Last updated: 2006-01-09 23:02
- Context-sensitive operation
- Multiple categories and sections
- Heirarchical categories
- Browse-by-category name munging
- Advanced date/time selection
- Natural and Boolean searching
Context-sensitive operation
Like <txp:article /> (and unlike <txp:article_custom />), chh_article_custom acts differently depending on whether it is called in list-mode or single-article mode.
To allow the tag to serve both single articles and lists of articles, specify a single-article form with the form attribute (_listform_ can be left unset, in which case article lists will use the default article form). If you want chh_article_custom to always return a list like <txp:article_custom />, simply omit the form attribute.
Multiple categories and sections
More than one category or section may be specified as comma-separated lists.
<txp:chh_article_cutstom section="pets,livestock" category="dogs,cats,chickens" />
Additionally, the special setting of category="?" (or section="?") will use the currently browsed category (or section) in the same manner as <txp:article />.
Hierarchical categories
For each category specified, whether by the category attribute or by browsing to that category, articles are returned from it and all of its subcategories.
For example, consider a category layout like this:
- Dogs
- Chihuahua
- Retrievers
- Golden
- Labrador
- Cats
- Maine Coon
- Persian
<txp:chh_article_custom category="Dogs,Cats&Persian" children="y" />
The above tag will create a linked list (because no listform is specified) of all articles having either Category1 or Category2 set to Dogs, Chihuahua, Retrievers, Golden, or Labrador; or having Category1 set to Cats and Category2 set to Persian (or vice versa).
It will not return an article with Category1 set to Cats and Category2 set to Dogs.
This feature, which requires one extra database query per page, is disabled by default (children="n").
Browse-by-category name munging
Since Txp’s category implementation doesn’t support true hierarchical categories (ie, you can’t have baz as a subcategory of both foo and bar), here is one somewhat weaksauce workaround.
<txp:chh_article_custom category="?News" />
When the current category is empty, such as on a section page or the home page, the above tag will return articles from News only, so we can give general pet news. But when browsing the Dogs category, the tag returns only DogsNews articles.

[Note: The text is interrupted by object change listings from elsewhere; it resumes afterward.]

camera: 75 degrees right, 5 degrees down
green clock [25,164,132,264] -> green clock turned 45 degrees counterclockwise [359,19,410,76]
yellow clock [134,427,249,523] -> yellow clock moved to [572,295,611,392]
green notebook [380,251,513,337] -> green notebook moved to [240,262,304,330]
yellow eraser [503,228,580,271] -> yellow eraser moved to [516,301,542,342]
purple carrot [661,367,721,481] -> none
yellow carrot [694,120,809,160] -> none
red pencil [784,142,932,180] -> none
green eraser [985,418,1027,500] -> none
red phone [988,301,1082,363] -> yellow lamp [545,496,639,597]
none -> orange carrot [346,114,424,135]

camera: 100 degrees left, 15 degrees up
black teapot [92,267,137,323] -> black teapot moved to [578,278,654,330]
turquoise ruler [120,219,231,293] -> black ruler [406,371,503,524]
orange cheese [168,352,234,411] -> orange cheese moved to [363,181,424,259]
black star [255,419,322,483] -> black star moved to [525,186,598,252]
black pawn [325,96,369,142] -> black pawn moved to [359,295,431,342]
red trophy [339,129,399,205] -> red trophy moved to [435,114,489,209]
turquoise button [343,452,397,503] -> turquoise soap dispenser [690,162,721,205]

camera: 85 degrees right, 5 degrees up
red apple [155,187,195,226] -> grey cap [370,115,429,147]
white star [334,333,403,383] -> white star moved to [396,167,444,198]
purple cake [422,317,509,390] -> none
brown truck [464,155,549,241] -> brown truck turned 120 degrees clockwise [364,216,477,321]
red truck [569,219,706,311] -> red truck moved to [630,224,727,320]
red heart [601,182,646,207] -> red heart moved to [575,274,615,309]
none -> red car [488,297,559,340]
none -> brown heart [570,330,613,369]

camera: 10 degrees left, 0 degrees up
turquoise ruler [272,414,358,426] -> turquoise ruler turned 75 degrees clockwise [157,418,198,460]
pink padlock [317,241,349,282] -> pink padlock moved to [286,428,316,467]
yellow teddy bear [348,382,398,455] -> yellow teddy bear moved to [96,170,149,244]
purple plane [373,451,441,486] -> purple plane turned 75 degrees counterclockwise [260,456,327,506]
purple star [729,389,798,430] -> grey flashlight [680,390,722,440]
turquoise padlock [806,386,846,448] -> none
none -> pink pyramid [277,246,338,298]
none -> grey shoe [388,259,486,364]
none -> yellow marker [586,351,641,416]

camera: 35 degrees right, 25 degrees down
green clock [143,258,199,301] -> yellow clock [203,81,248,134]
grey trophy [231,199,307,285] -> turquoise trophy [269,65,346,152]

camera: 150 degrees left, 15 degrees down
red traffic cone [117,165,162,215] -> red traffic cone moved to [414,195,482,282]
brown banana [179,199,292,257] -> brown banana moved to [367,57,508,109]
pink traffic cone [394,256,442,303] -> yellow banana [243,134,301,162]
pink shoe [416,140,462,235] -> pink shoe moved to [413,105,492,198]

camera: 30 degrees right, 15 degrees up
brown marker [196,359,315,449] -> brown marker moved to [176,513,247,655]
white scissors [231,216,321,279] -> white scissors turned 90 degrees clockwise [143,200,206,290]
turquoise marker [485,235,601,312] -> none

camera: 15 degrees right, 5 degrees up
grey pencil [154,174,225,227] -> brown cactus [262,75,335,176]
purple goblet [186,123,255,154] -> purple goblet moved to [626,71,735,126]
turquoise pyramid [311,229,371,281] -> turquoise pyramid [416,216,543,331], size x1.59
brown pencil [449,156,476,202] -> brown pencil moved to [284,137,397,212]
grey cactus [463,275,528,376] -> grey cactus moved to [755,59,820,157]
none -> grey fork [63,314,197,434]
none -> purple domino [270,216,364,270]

The "?" is a placeholder for the currently selected category.
Advanced date selection
To display a list of all articles published yesterday, use the day attribute:
<txp:chh_article_custom day="-1" />
Which means to list articles where the day of publication is today’s date minus one. That is, if today is Wednesday, the tag would list articles published anytime from midnight to 11:59pm Tuesday. So day="-2" would list articles published two days ago (Monday) and day="+1" would list articles to be published tomorrow (Thursday).
Likewise, the month attribute can also accept a numeric descriptor so that month="-1" lists all articles published last month—the previous calendar month, not within the last 30 days.
To list articles published in the last 30 days, use the time attribute.
<txp:chh_article_custom time="-30 days" />
Or in the last 2 hours (time="-2 hours"), or the last year (time="-1 year").
Be aware that day and month work in concert with time. So day="+1" will only produce output if time="future" (because time="past" is the default).
Finally, all three attributes can accept two comma-separated date/interval descriptors for the start and end points of the list. So day="-6,+1" will list articles from six days ago up to, but not including, tomorrow. In other words, any day in the last week, including all of today.
When no second argument is included, time default’s the end point to the current time. day and month default to the specified day/month plus one, so that if no ending day/month is specified, the tag will return entries from a single day/month.
To show all articles published this month, use month="+0" (the +/- is not optional).
Examples
| All of yesterday’s posts | day="-1" |
| All of todays posts, including yet-to-be-published articles | time="any" day="+0" |
| All of tomorrow’s posts | time="future" day="+1" |
| Posts published from six months ago to today | time="-6 months" |
| Posts published in any of the last 6 months, including this one | months="-5,+1" |
| Posts from last month | month="-1" |
| Posts published this month | month="+0" |
| Posts due to be published this month | time="future" month="+0" |
| Posts published since this day last month | time="-1 month" |
Note: day and month calculations are based on the database server’s local time, not the timezone specified in your Txp preferences. I will look into the possibilities of performing the appropriate timezone calculations in later versions.
Natural and Boolean searches
chh_article can return search results just like txp:article, with some additional options for the type of search conducted, set by the searchmode attribute:
searchmode="natural" enables MySQL’s standard full-text weighted search. searchmode="boolean" enables MySQL’s boolean-mode full-text searching, allowing more complex (google-like) search queries.
See the MySQL Manual’s Full-Text Search Functions documentation for more information on full-text methodology and syntax.
This feature is not meant to replace any advanced search plugin but to give a few options over the default Txp exact-phrase search.